The Ocean in Your Life
Whether you live far from the coast or right on the water, the ocean touches on countless aspects of your life, from the climate to the oxygen-producing activity of ocean organisms to the many products that come to you by sea. The ocean's relevance also shows up in news stories about overfishing, ocean dumping, and other environmental issues, as well as in accounts of disasters such as the following, which Oceanography covers in detail:
- Japanese tsunami: The devastating tsunami that engulfed coastal Japan in 2011 was set in motion by a gigantic undersea earthquake along a subduction zone, where the ocean floor is plunging beneath the rocks of the continent.
- Gulf of Mexico oil spill: The Deepwater Horizon blowout in 2010 caused the largest uncontrolled release of oil and natural gas into the ocean ever recorded. You look at the expected—and unexpected—repercussions on marine life.
- Hurricane Katrina: Unusually warm water in the Gulf of Mexico in the summer of 2005 turned an average hurricane into a category 5 monster. You investigate the ocean conditions that spawn hurricanes and the surprising power of their storm surges.
- El Niño: Every few years the global climate enters a period of more extreme weather, when the Pacific trade winds slacken and the sea surface temperatures rise off the coast of Peru. You investigate the resulting cascade of effects, known as El Niño.

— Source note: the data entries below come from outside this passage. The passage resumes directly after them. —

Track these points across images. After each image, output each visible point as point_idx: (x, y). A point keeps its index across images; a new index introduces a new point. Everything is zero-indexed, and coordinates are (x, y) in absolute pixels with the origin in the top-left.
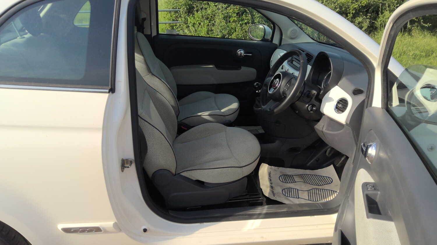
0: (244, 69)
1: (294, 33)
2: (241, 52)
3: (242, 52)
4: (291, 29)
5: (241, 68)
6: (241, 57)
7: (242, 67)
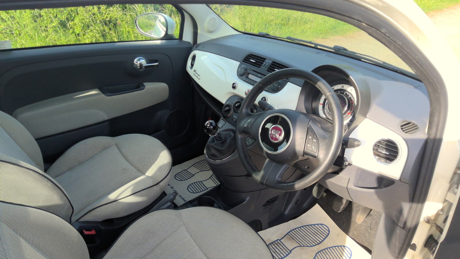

Enrich Your Understanding of the Ocean World
Oceanography is one of the most exciting areas in science, combining the thrill of exploring an otherworldly realm with the insights it gives into how the Earth works in all of its domains. Having spent nearly a year-and-a-half of his life cumulatively at sea on research expeditions, Professor Tobin is not only an expert on the subject but an eyewitness to the many wonders he describes.
After taking this course, says Professor Tobin, you will gain "an appreciation for the complexity and richness of the ocean environment"—a world of organisms that have evolved to live in every conceivable niche in the sea, of ceaseless volcanic activity that is hidden beneath miles of water, of tides and currents that girdle the globe, and of other fascinating phenomena that make the ocean the most dynamic part of the planet.
Next time you go to the beach, spend time on a sailboat, take a cruise, or even read a book or watch a movie or nature program about the sea, you will think of the expanse of blue water in a new way, with an enriched understanding of the ocean world.